Thursday, 2 April 2020

Radishes Planted

Radish seeds planted.
I am feeling very tired and headachey, but I have some nice photos so here I am blogging.

A bit of local countryside.
Yesterday B.A. and I had our nice neighbourhood walk that took us out to farmland. One of the nice things about where we are is that town, sea, hills, countryside and relative wilderness are all only a short walk away. There are some very humble homes around, but there are also architectural jewels. Actually some of the humble homes are jewels, too, as you will see.

We watched The Fugitive with Harrison Ford, talked to my mother on Skype and then went to bed.

This morning I planted a row of radishes and then dug up a lot of dandelions. I suspect I will dig up dandelions every day for the next month, from west to east, and then return to the west end of the lawn to dig them up again. The garden gnome, who looks suspiciously like a Disney dwarf, came with the property, and I don't have the heart to expel him. It was too windy to plant lettuce seeds, so I hope to sow them tomorrow.

We no longer have the exercise excuse.
At lunch-time I hung up a lot of wet laundry outside and helped B.A. unpack our new German stationary bicycle.  He put it together and took an experimental spin. I tried it later, and it was a very different experience from operating my spinning bike at the gym. However, it certainly gets the heart rate up. We chose this model because it folds up and can be put away in a closet when not in use.

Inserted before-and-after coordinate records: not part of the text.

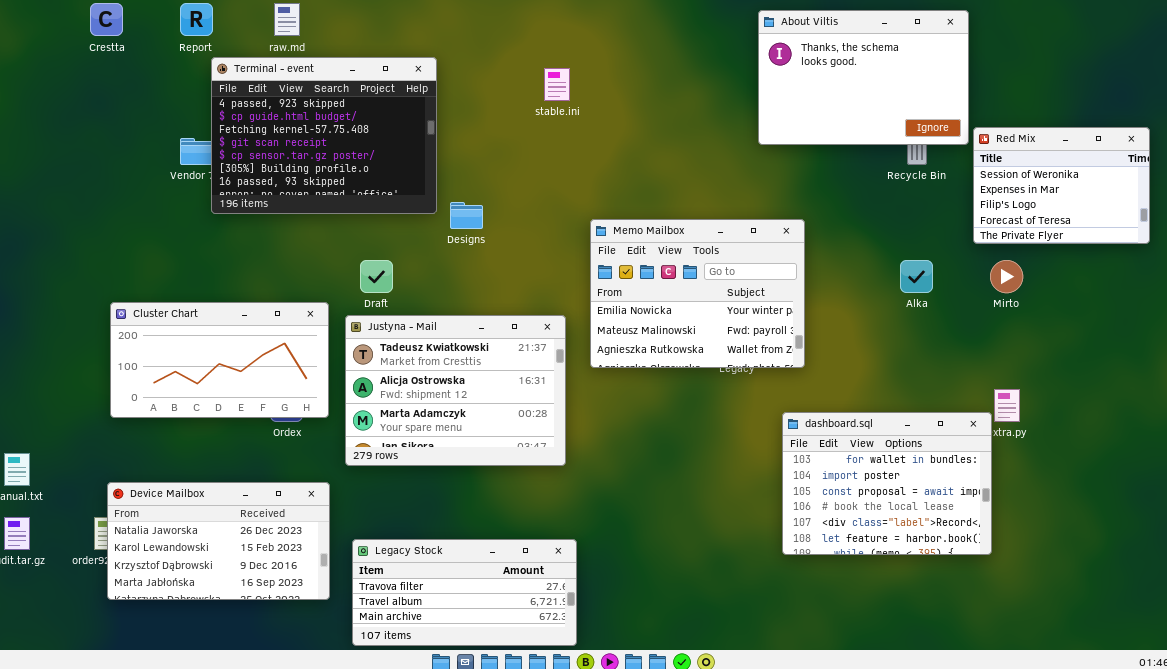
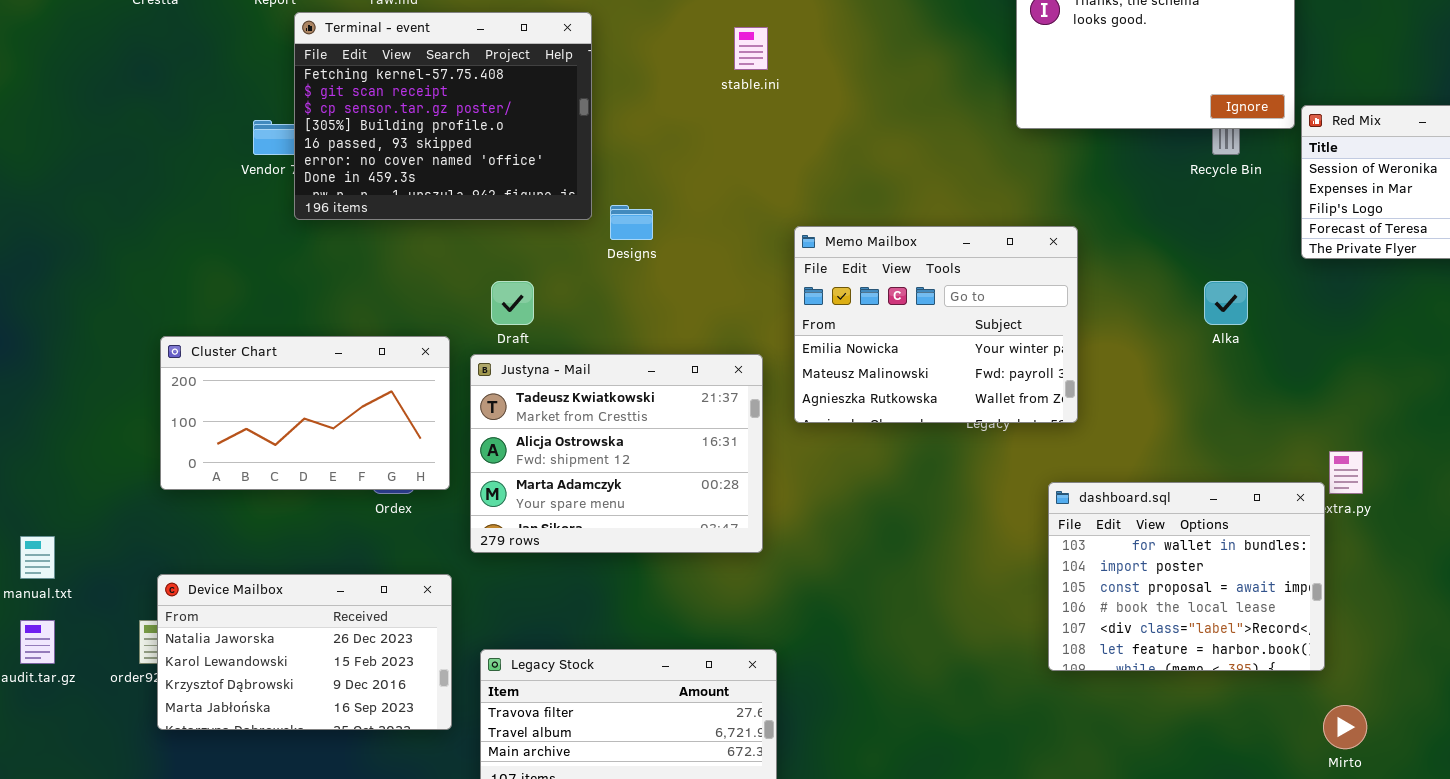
Terminal - event: [211,57,437,214] -> [294,12,592,220], scrolled down 2 rows
Mirto: [990,260,1023,293] -> [1323,705,1367,749], moved

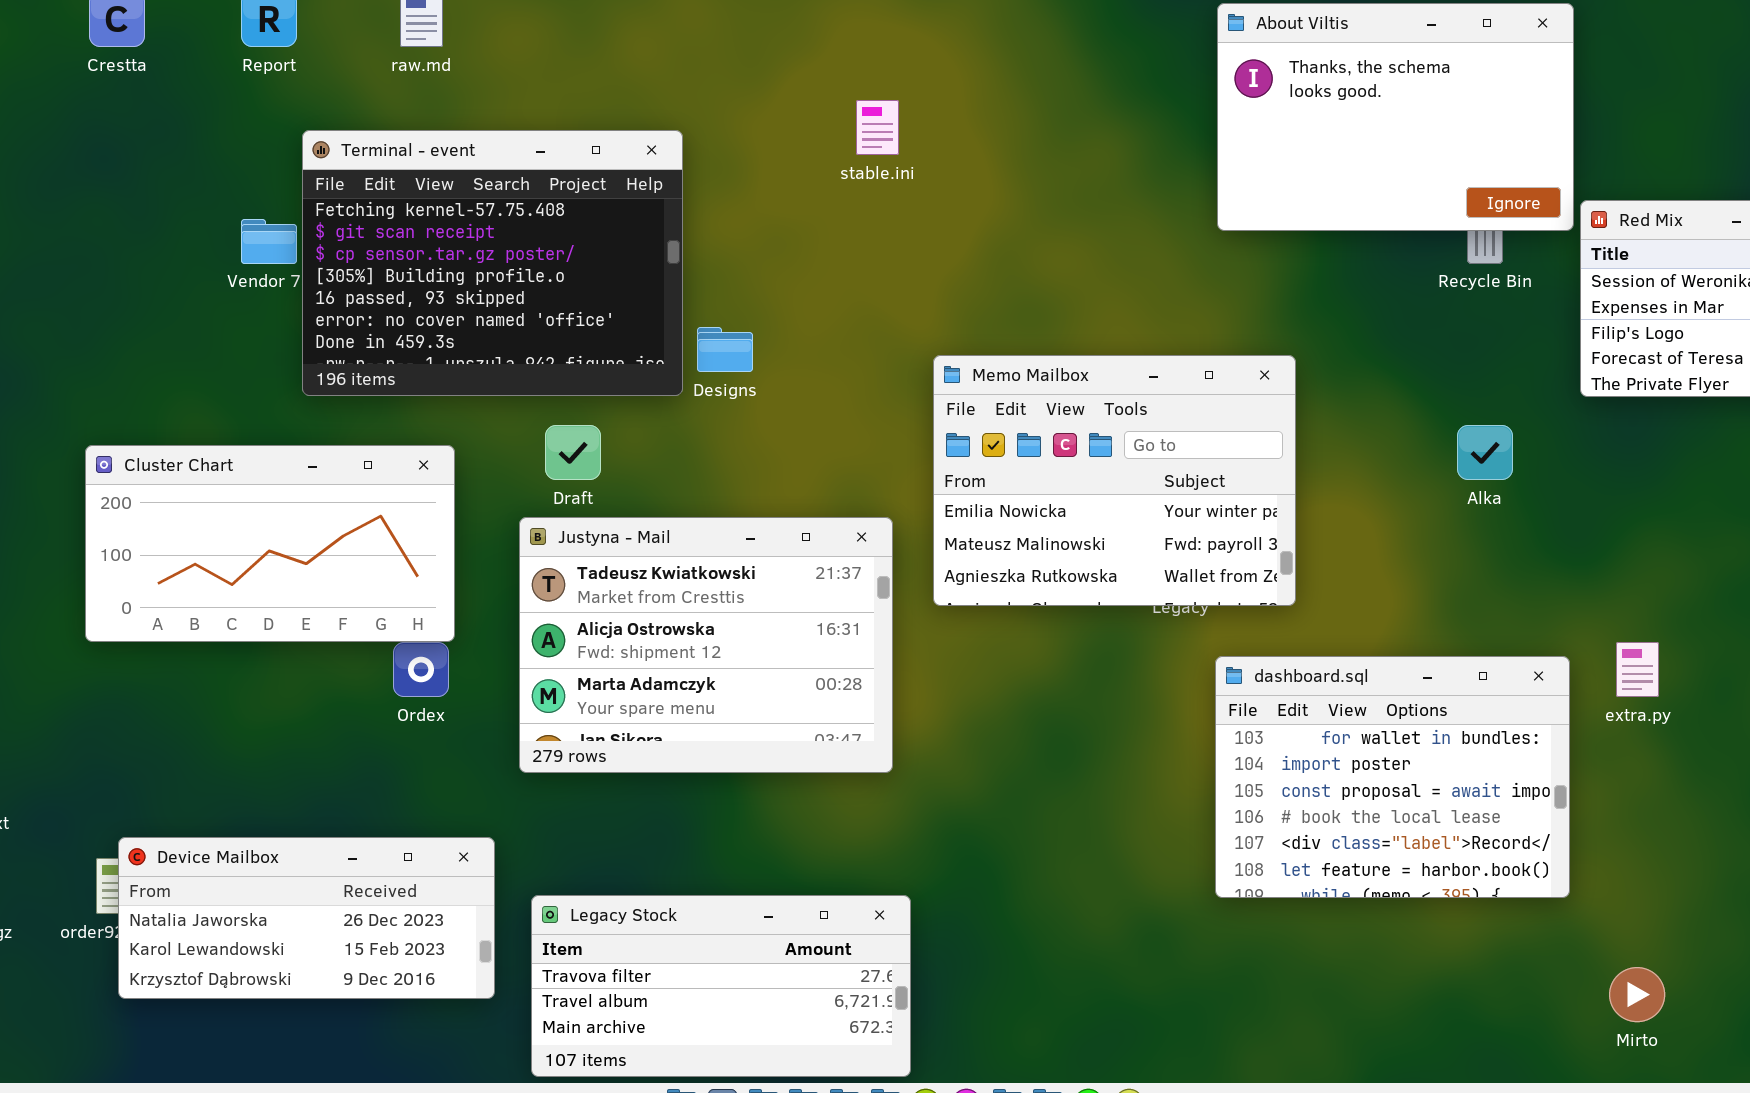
Terminal - event: [294,12,592,220] -> [302,130,683,396], moved
Cluster Chart: [160,336,450,490] -> [85,445,455,642], moved
dashboard.sql: [1048,482,1325,671] -> [1215,656,1570,898], moved
Device Mailbox: [157,574,452,730] -> [118,837,495,999], resized

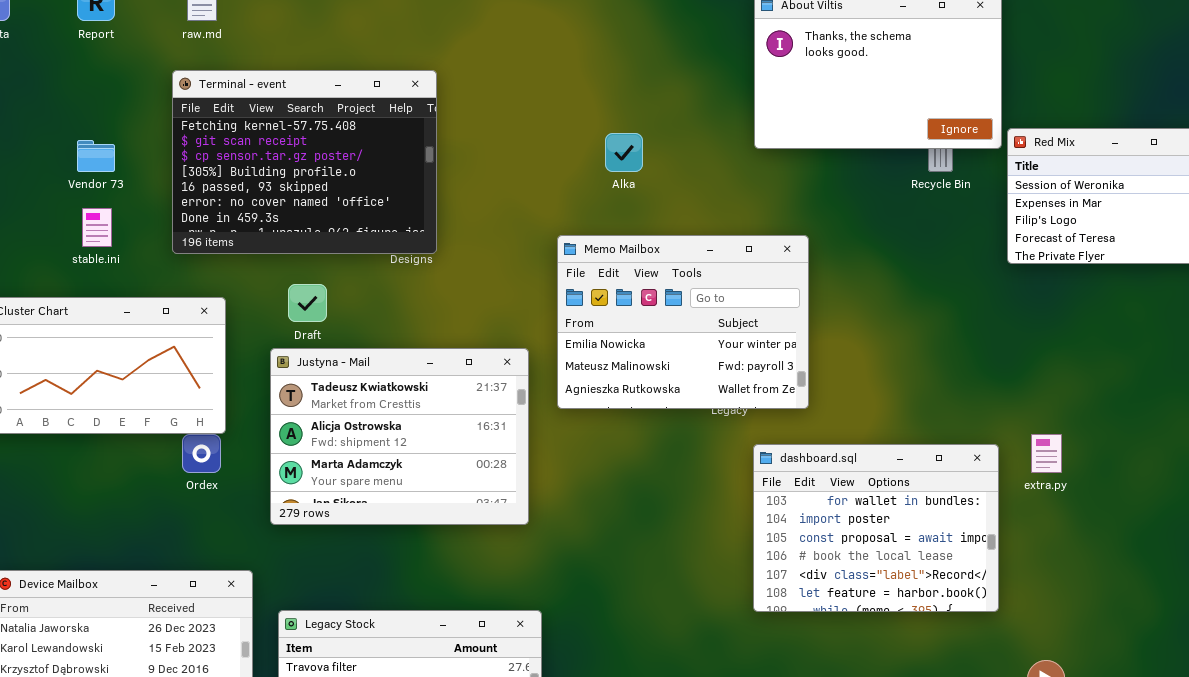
stable.ini: [856,100,899,155] -> [82,208,112,247], moved
Terminal - event: [302,130,683,396] -> [172,70,437,254], moved
Alka: [1457,425,1513,480] -> [605,133,643,172], moved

This evening I had quite a headache by the time I knocked off work. I hoped a brisk walk through the deserted shopping street would blow the cobwebs out and that worked for a time. However, we decided to drop by the new chippie on our street for a pizza, and some frail looking type in a T-shirt and no coat coughed in our general direction. Nothing like a headache during a pandemic to make you think that maybe going for walks is actually a very bad idea. However, I could taste the pizza and the two squares of chocolate that followed all right, so it's probably just the stress of writing about PP declaring itself an essential service and shilling for medical supplies that should be going to the war-against-coronavirus effort. Heaven knows I wash my hands a dozen times a day.
A higglety-pigglety jewel.

B.A. enjoys exploring, so we got a bit trapped in the back streets as we made our way to the main road. One of our dead ends looked positively medieval, so I took a photograph. This is an example of a humble dwelling (or several humble dwellings) being a jewel.

Eventually I will get back to studying Polish. I don't know when, though. The effort of memorising ten words a day seems inextricably tied to my bus ride to the gym.

Meanwhile, as British women in their 40s having started dying of the coronavirus, I have lost my interest in taking the bus to the nearest Polish shop. This means our Easter soup is going to have very Scottish sausages in it this year, and I'll have to make my own zakwas. My Warsaw friend who is now a cloistered nun once showed me the homemade zakwas she was keeping under her sink, so I understand the principle. Home fermentation is not really within my comfort level, but I'll read recipes carefully.